Landsman has teamed with elder law litigator René H. Reixach, Jr., and local attorneys to persuade Tennessee and two other states, Maryland and Florida, to adhere to federal law regarding PEMEs. Maryland settled in 2010. Landsman said Florida claims to be coming into compliance, but it appears to be more to thwart the broader reach of the lawsuit. He noted that he and his team may be filing similar suits against at least two other states.
The Tennessee case had its origins when Kerry Growdon, a woman with disabilities, entered a nursing home in July 2010. After incurring $21,723.66 in nursing home bills that she had not paid and that the nursing home had not written off, Ms. Growdon became eligible for Medicaid in September 2010. For two years Ms. Growdon attempted to have these PEMEs deducted from her PPA, but the state refused, citing a 2011 policy memorandum stating that PEMEs from three months prior to a Medicaid application are deductible only if "the person would have been income and resource eligible [i.e., eligible for Medicaid] at the time the expense was incurred."
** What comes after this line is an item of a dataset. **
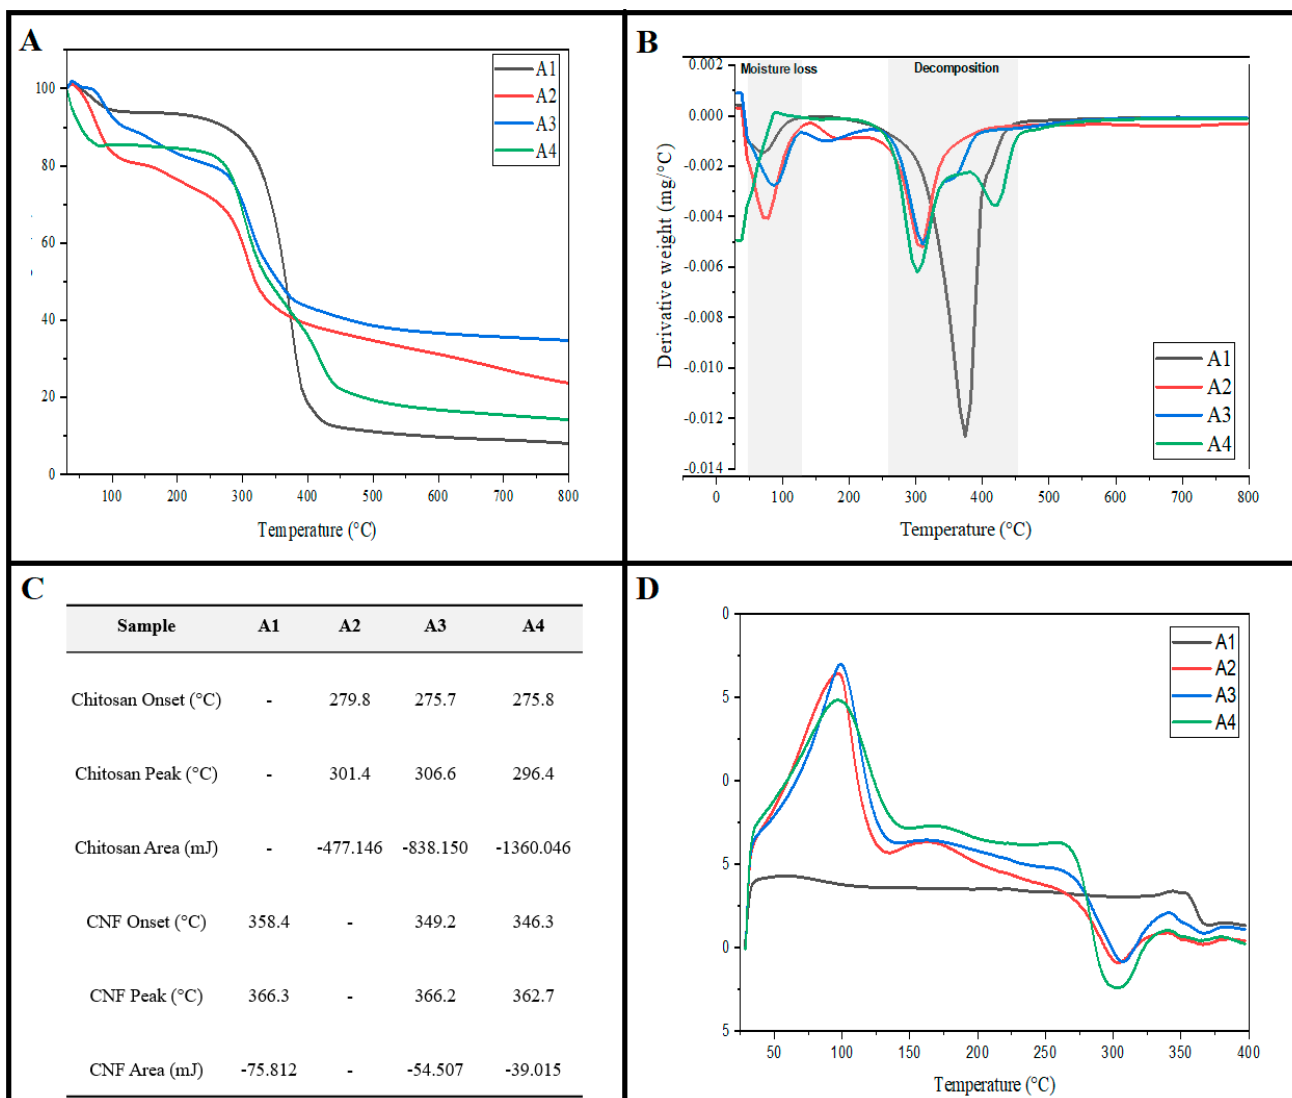
Figure 4. Thermal properties of aerogel samples: ( A ) thermo-gravimetry analysis (TGA) curves, ( B ) derivative thermo- gravimetry analysis (DTG) curves and ( C , D ) differential scanning calorimetry (DSC) analysis.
Landsman and Reixach filed suit in the U.S. District Court for the Eastern District of Tennessee requesting a permanent injunction allowing Ms. Growdon to deduct her PEMEs from her PPA, along with an order forcing the state to change its policy to comply with federal law.
The settlement agreement entered into on August 22, 2013, achieves both objectives. The state has adjusted Ms. Growdon’s PPA to reflect the deduction of her PEME starting in May 2013, and has revised its policy memorandum to clarify that allowable medical expenses may be deducted regardless of the individual’s Medicaid eligibility at the time the expenses were incurred.
Landsman and Reixach were assisted in the Tennessee case by Robert Mark Addison, Stephen D. Barham and D. Aaron Love of the Chattanooga, Tennessee firm Chambliss, Bahner & Stophel, P.C. (Dana Perry of Chambliss, Bahner & Stophel is an ElderLawAnswers member attorney.)